I arrived home on Friday night, one of the neighbours was having a bottle party and asked if I would like to come. I bought a few cans of beer and went to the party, where there was a numbnut thinking he's the heart and soul of the party, began to tell a joke regarding Thalidomide victims. (It was a drug given to pregnant women suffering from morning sickness, however it resulted in serious birth defects.)

I took exception to this, I didnt like the pillock anyway, so I said loudly "My brother is a Thalidomide victim (he doesnt have a brother) he's got no arms, no legs, he's got one eye in the middle of his head, he's blind and deaf, yet the poor little búgger has worked all of his life." The joke died a death and the gobby pillock was very embarrassed, he came up to me later and apologised then asked what work he did.
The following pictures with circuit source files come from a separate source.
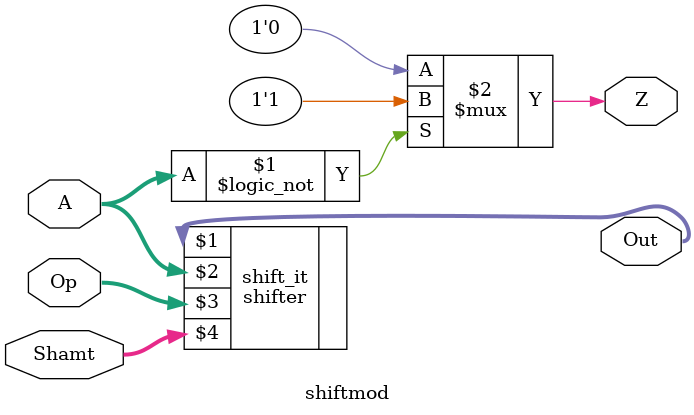
<source format=v>
module shiftmod(Out, Z, A, Op, Shamt);

  input [15:0] A;
  input [1:0] Op;
  input [3:0] Shamt;

  output [15:0] Out;
  output Z;

  shifter shift_it(Out, A, Op, Shamt);
  assign Z = (A == 16'h0000)? 1'b1: 1'b0;

endmodule

</source>
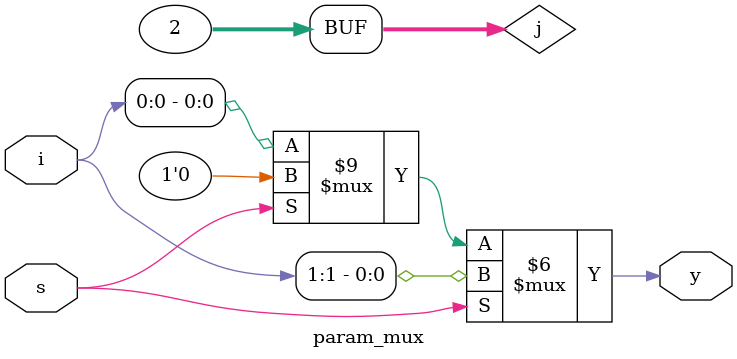
<source format=v>
module param_mux # (
	parameter IP_WIDTH = 2
) (
	input wire [IP_WIDTH-1:0] i,
	input wire [$clog2(IP_WIDTH)-1:0] s,
	output reg y
);
	integer j;

	always @(*) begin
		y = 1'b0;
		for (j = 0; j < IP_WIDTH; j = j + 1) begin
			if (s == j)
				y = i[j];
		end
	end

endmodule

</source>
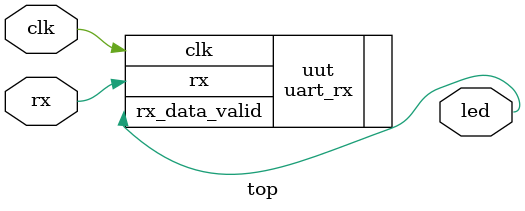
<source format=v>
module top (
	input clk,
	input rx,
	output reg led
);

uart_rx uut (
	.clk (clk),
	.rx (rx),
	.rx_data_valid (led)
);

endmodule

</source>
So keeping a straight face replied, ""He's a paper weight""

My apologies to those who find this story offensive, but it is a true but typical sick military humour story.
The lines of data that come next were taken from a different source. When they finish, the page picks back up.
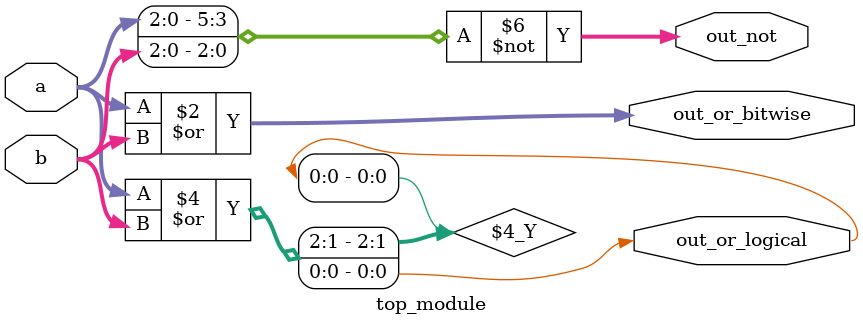
<source format=sv>
module top_module(
  input [2:0] a,
  input [2:0] b,
  output reg [2:0] out_or_bitwise,
  output reg out_or_logical,
  output reg [5:0] out_not
);

  // Bitwise OR operation
  always @* begin
    out_or_bitwise = a | b;
  end

  // Logical OR operation
  always @* begin
    out_or_logical = a | b;
  end

  // Bitwise NOT operation
  always @* begin
    out_not = ~{a, b};
  end

endmodule

</source>
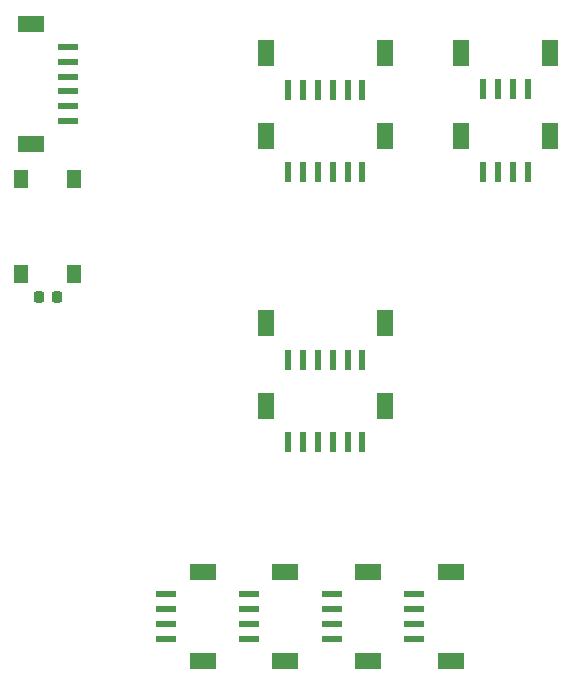
<source format=gbr>
%TF.GenerationSoftware,KiCad,Pcbnew,9.0.1*%
%TF.CreationDate,2025-06-01T13:31:13+09:00*%
%TF.ProjectId,DevTool,44657654-6f6f-46c2-9e6b-696361645f70,rev?*%
%TF.SameCoordinates,Original*%
%TF.FileFunction,Paste,Top*%
%TF.FilePolarity,Positive*%
%FSLAX46Y46*%
G04 Gerber Fmt 4.6, Leading zero omitted, Abs format (unit mm)*
G04 Created by KiCad (PCBNEW 9.0.1) date 2025-06-01 13:31:13*
%MOMM*%
%LPD*%
G01*
G04 APERTURE LIST*
G04 Aperture macros list*
%AMRoundRect*
0 Rectangle with rounded corners*
0 $1 Rounding radius*
0 $2 $3 $4 $5 $6 $7 $8 $9 X,Y pos of 4 corners*
0 Add a 4 corners polygon primitive as box body*
4,1,4,$2,$3,$4,$5,$6,$7,$8,$9,$2,$3,0*
0 Add four circle primitives for the rounded corners*
1,1,$1+$1,$2,$3*
1,1,$1+$1,$4,$5*
1,1,$1+$1,$6,$7*
1,1,$1+$1,$8,$9*
0 Add four rect primitives between the rounded corners*
20,1,$1+$1,$2,$3,$4,$5,0*
20,1,$1+$1,$4,$5,$6,$7,0*
20,1,$1+$1,$6,$7,$8,$9,0*
20,1,$1+$1,$8,$9,$2,$3,0*%
G04 Aperture macros list end*
%ADD10R,1.400000X2.225000*%
%ADD11R,0.600000X1.800000*%
%ADD12RoundRect,0.225000X0.225000X0.250000X-0.225000X0.250000X-0.225000X-0.250000X0.225000X-0.250000X0*%
%ADD13R,2.225000X1.400000*%
%ADD14R,1.800000X0.600000*%
%ADD15R,1.300000X1.550000*%
G04 APERTURE END LIST*
D10*
%TO.C,J12*%
X130840000Y-60272500D03*
X140940000Y-60272500D03*
D11*
X132765000Y-63335000D03*
X134015000Y-63335000D03*
X135265000Y-63335000D03*
X136515000Y-63335000D03*
X137765000Y-63335000D03*
X139015000Y-63335000D03*
%TD*%
D10*
%TO.C,J6*%
X130840000Y-90132500D03*
X140940000Y-90132500D03*
D11*
X132765000Y-93195000D03*
X134015000Y-93195000D03*
X135265000Y-93195000D03*
X136515000Y-93195000D03*
X137765000Y-93195000D03*
X139015000Y-93195000D03*
%TD*%
D10*
%TO.C,J15*%
X147330000Y-67272500D03*
X154930000Y-67272500D03*
D11*
X149255000Y-70335000D03*
X150505000Y-70335000D03*
X151755000Y-70335000D03*
X153005000Y-70335000D03*
%TD*%
D12*
%TO.C,C1*%
X113170000Y-80930000D03*
X111620000Y-80930000D03*
%TD*%
D13*
%TO.C,J7*%
X132487500Y-104150000D03*
X132487500Y-111750000D03*
D14*
X129425000Y-106075000D03*
X129425000Y-107325000D03*
X129425000Y-108575000D03*
X129425000Y-109825000D03*
%TD*%
D10*
%TO.C,J16*%
X130840000Y-67272500D03*
X140940000Y-67272500D03*
D11*
X132765000Y-70335000D03*
X134015000Y-70335000D03*
X135265000Y-70335000D03*
X136515000Y-70335000D03*
X137765000Y-70335000D03*
X139015000Y-70335000D03*
%TD*%
D10*
%TO.C,J22*%
X147330000Y-60207500D03*
X154930000Y-60207500D03*
D11*
X149255000Y-63270000D03*
X150505000Y-63270000D03*
X151755000Y-63270000D03*
X153005000Y-63270000D03*
%TD*%
D13*
%TO.C,J9*%
X125487500Y-104150000D03*
X125487500Y-111750000D03*
D14*
X122425000Y-106075000D03*
X122425000Y-107325000D03*
X122425000Y-108575000D03*
X122425000Y-109825000D03*
%TD*%
D15*
%TO.C,SW1*%
X110145000Y-78910000D03*
X110145000Y-70950000D03*
X114645000Y-78910000D03*
X114645000Y-70950000D03*
%TD*%
D13*
%TO.C,J3*%
X146487500Y-104150000D03*
X146487500Y-111750000D03*
D14*
X143425000Y-106075000D03*
X143425000Y-107325000D03*
X143425000Y-108575000D03*
X143425000Y-109825000D03*
%TD*%
D10*
%TO.C,J4*%
X130840000Y-83132500D03*
X140940000Y-83132500D03*
D11*
X132765000Y-86195000D03*
X134015000Y-86195000D03*
X135265000Y-86195000D03*
X136515000Y-86195000D03*
X137765000Y-86195000D03*
X139015000Y-86195000D03*
%TD*%
D13*
%TO.C,J5*%
X139487500Y-104150000D03*
X139487500Y-111750000D03*
D14*
X136425000Y-106075000D03*
X136425000Y-107325000D03*
X136425000Y-108575000D03*
X136425000Y-109825000D03*
%TD*%
D13*
%TO.C,J2*%
X111007500Y-67915000D03*
X111007500Y-57815000D03*
D14*
X114070000Y-65990000D03*
X114070000Y-64740000D03*
X114070000Y-63490000D03*
X114070000Y-62240000D03*
X114070000Y-60990000D03*
X114070000Y-59740000D03*
%TD*%
M02*

</source>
To be honest that is a joke that would work here unless told it to one of our touchy feely be kind types, they would be offended horribly but they are offended by everything so who cares.
It is still a standing joke with a friend that I upset his grandmother, I was talking to her not long after my father died and she asked if I was the one that had lost my father to which I replied "no I know exactly where he is" that pretty much ended the discussion.